=== EXERCISE ===
Among the records below, find the lines that contain "traffic" and copy each of them.
* * * *
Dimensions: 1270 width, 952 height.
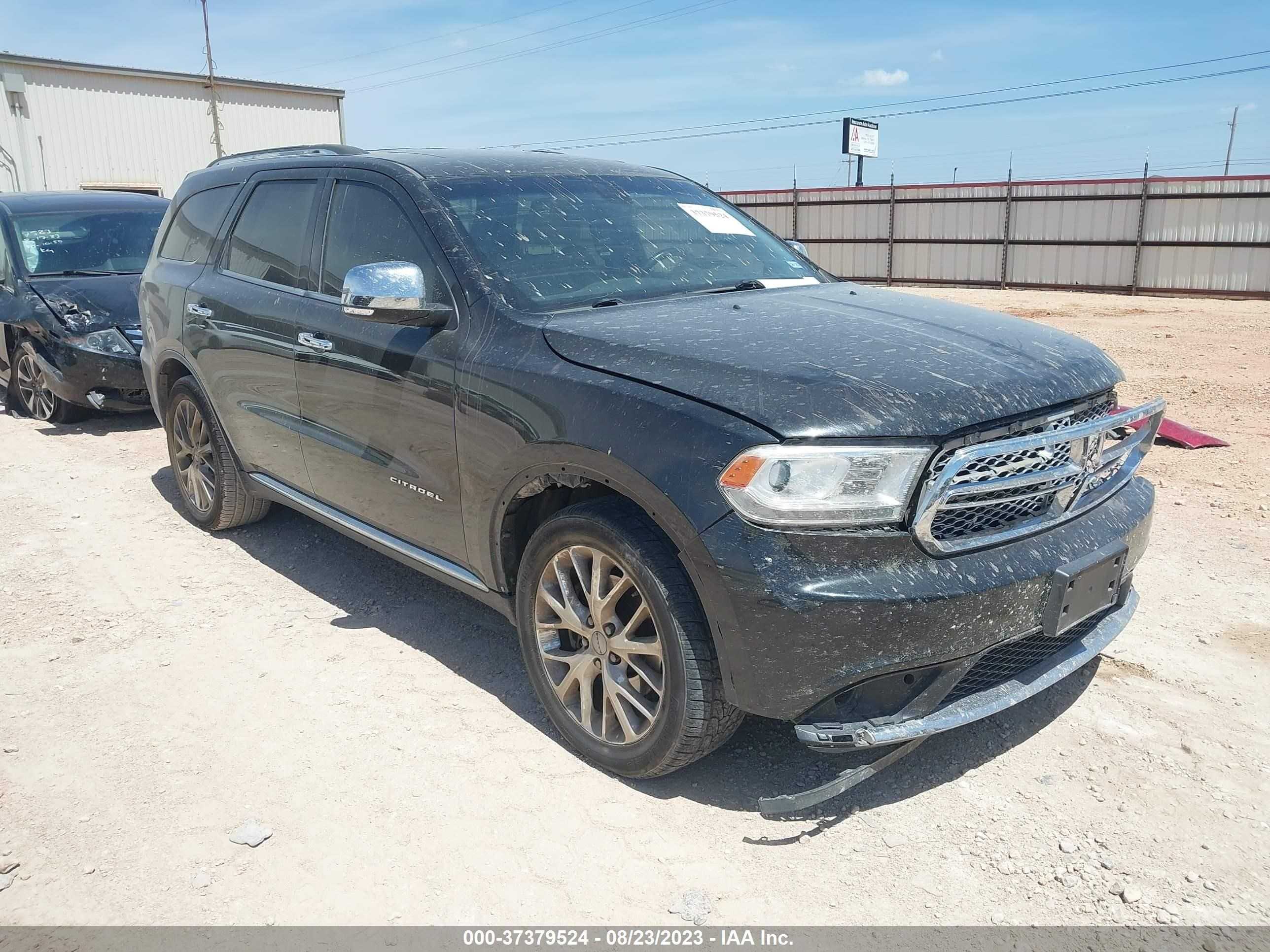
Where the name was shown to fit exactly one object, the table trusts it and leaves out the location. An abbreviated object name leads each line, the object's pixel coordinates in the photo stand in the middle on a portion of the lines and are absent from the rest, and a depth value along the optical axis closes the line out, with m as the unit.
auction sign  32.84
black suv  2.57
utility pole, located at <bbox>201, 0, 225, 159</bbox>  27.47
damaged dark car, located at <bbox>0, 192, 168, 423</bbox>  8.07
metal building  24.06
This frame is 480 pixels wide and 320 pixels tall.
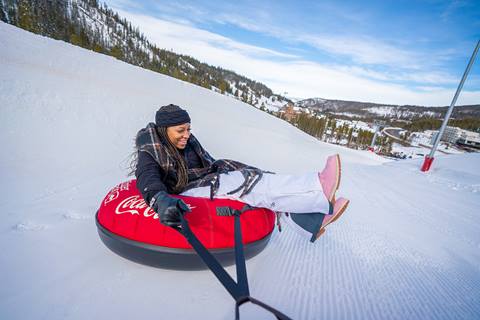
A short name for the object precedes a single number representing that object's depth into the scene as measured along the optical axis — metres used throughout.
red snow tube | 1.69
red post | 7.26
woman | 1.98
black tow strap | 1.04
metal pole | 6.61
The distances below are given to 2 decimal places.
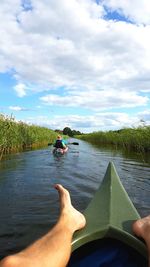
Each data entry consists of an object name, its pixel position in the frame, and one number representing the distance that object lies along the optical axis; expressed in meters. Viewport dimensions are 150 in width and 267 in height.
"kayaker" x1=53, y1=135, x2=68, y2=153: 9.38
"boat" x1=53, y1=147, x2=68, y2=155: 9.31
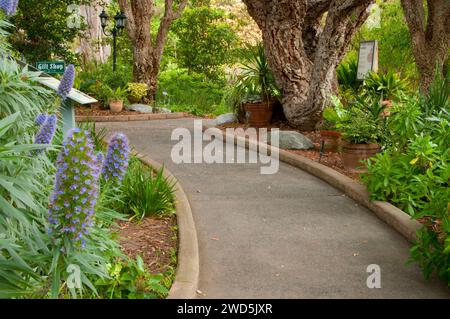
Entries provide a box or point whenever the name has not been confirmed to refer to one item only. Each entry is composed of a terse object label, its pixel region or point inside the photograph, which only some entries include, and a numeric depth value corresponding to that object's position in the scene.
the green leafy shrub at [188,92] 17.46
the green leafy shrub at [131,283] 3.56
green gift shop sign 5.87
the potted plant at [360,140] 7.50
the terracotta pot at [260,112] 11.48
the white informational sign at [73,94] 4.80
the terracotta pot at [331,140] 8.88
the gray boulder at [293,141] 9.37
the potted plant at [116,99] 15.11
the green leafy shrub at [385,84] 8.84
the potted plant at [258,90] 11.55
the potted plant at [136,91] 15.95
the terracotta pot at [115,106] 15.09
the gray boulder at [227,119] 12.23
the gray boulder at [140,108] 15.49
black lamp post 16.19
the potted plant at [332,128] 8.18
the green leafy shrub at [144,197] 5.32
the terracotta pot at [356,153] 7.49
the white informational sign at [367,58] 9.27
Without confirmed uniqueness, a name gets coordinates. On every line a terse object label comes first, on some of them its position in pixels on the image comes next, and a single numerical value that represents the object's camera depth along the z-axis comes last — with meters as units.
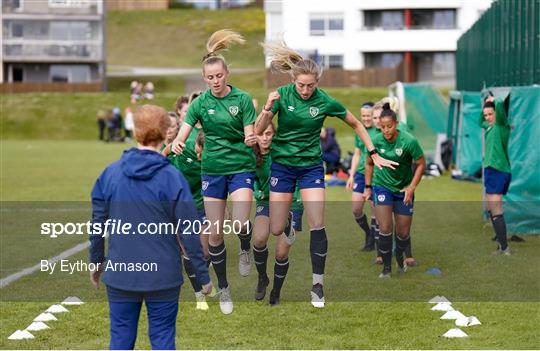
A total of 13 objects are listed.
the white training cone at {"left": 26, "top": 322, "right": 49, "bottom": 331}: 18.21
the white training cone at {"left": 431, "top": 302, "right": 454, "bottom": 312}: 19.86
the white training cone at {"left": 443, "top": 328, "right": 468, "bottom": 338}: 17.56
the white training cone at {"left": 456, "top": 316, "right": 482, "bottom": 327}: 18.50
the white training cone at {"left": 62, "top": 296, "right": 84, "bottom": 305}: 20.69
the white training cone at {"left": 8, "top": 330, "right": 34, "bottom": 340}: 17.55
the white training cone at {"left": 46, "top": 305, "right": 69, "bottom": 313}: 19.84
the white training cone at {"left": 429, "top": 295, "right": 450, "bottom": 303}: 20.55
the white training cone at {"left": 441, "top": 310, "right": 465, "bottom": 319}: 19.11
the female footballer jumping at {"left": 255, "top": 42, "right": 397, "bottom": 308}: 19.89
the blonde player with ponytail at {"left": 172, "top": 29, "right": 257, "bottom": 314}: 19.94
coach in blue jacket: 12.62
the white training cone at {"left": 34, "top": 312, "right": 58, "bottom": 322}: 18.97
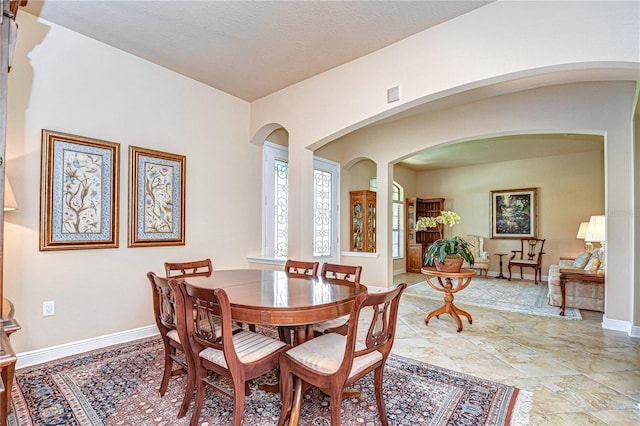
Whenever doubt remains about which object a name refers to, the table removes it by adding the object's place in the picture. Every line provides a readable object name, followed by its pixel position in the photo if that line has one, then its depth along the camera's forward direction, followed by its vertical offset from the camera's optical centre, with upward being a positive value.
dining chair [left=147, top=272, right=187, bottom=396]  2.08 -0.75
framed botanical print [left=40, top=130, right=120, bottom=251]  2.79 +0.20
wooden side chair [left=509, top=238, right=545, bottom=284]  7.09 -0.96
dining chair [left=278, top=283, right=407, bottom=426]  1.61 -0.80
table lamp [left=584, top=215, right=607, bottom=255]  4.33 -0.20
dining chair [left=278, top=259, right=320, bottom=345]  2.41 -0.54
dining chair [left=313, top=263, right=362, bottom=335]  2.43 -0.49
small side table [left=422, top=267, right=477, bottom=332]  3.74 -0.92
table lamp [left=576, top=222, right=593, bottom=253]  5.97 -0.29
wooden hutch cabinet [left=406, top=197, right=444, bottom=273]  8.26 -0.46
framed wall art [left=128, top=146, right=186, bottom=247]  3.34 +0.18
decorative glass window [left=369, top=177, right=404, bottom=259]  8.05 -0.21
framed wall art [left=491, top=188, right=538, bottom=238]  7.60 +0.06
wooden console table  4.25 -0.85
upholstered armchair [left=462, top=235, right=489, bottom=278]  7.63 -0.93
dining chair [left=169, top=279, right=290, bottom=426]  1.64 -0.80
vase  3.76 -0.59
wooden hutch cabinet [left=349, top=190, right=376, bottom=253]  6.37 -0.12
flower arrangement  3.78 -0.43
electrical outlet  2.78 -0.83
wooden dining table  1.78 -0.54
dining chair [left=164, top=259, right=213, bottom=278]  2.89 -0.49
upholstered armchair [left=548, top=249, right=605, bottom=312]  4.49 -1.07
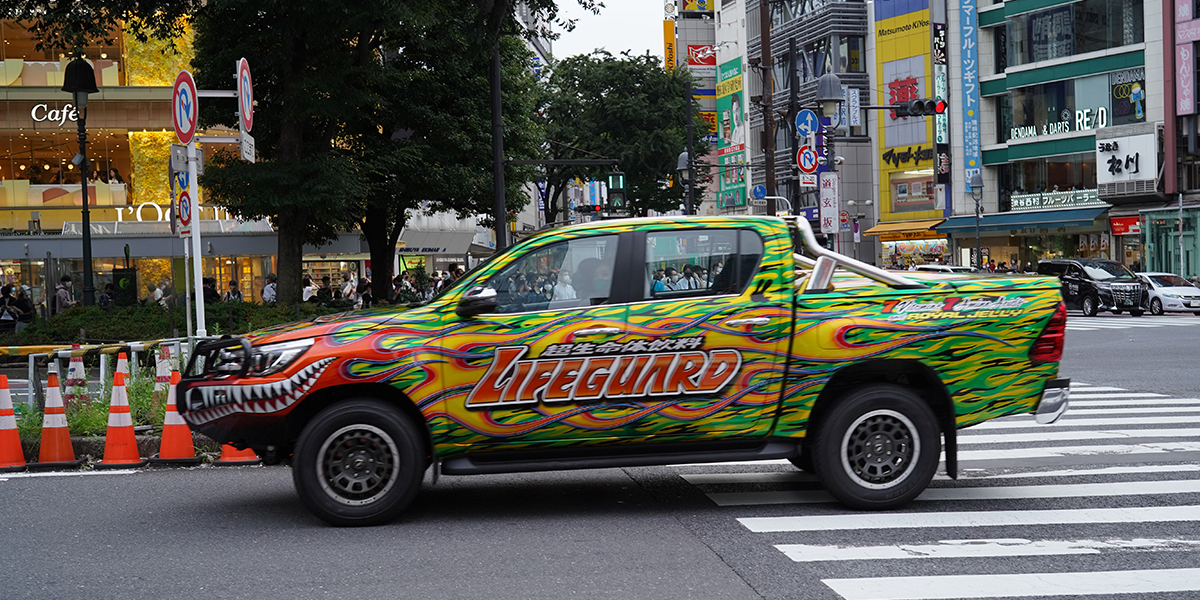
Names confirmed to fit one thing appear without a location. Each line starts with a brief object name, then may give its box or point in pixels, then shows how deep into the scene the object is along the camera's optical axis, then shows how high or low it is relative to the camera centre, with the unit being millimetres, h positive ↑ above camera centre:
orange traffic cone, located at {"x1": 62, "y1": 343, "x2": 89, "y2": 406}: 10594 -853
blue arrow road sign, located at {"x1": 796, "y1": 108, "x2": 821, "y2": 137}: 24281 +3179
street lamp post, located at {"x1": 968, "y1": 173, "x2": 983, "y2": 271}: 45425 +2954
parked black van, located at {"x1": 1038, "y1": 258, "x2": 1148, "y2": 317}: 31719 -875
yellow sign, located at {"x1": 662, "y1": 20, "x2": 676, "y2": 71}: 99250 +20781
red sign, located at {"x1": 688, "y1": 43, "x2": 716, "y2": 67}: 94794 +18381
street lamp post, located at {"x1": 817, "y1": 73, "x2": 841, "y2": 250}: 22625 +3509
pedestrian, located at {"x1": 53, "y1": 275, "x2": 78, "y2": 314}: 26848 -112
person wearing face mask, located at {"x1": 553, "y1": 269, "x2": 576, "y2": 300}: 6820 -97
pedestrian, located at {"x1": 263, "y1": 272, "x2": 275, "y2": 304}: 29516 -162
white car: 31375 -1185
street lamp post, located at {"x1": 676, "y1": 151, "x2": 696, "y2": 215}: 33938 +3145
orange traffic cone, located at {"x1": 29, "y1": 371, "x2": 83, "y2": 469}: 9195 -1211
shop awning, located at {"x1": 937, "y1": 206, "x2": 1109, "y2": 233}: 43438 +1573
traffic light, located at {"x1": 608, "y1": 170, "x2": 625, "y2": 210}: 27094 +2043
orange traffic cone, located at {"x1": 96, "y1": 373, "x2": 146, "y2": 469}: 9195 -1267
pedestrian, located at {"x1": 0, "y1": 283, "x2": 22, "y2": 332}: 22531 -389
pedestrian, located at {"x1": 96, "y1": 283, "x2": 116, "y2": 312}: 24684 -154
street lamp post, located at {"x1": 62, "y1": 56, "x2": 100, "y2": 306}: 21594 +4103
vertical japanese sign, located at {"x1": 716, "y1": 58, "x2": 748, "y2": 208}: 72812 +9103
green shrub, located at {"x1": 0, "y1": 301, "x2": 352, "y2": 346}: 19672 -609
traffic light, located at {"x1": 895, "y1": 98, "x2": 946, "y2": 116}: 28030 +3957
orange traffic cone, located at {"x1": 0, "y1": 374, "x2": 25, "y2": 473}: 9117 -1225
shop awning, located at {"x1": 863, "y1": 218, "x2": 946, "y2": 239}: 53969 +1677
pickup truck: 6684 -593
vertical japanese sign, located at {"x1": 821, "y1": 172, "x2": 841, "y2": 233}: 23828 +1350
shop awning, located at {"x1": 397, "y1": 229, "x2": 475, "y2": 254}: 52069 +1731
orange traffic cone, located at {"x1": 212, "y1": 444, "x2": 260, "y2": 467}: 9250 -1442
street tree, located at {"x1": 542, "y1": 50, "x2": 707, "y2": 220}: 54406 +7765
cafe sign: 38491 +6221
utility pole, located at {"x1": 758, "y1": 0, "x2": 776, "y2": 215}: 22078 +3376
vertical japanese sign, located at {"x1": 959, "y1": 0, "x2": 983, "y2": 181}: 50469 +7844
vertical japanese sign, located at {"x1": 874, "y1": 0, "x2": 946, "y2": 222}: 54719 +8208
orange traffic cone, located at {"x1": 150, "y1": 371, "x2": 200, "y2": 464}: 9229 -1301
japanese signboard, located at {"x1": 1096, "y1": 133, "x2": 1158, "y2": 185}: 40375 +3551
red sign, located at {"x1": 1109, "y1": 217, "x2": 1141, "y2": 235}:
* * * *
=== SOLVED EXERCISE ===
orange traffic cone, located at {"x1": 62, "y1": 343, "x2": 89, "y2": 406}: 10594 -853
orange traffic cone, located at {"x1": 29, "y1": 371, "x2": 83, "y2": 469}: 9195 -1211
traffic light, located at {"x1": 608, "y1": 170, "x2": 625, "y2": 210}: 27094 +2043
orange traffic cone, located at {"x1": 96, "y1": 373, "x2": 146, "y2": 469}: 9195 -1267
traffic light, located at {"x1": 895, "y1": 98, "x2": 946, "y2": 116}: 28030 +3957
orange traffic cone, located at {"x1": 0, "y1": 374, "x2": 25, "y2": 473}: 9117 -1225
orange traffic cone, located at {"x1": 212, "y1": 444, "x2": 260, "y2": 467}: 9250 -1442
orange traffic cone, located at {"x1": 150, "y1": 371, "x2": 200, "y2": 464}: 9229 -1301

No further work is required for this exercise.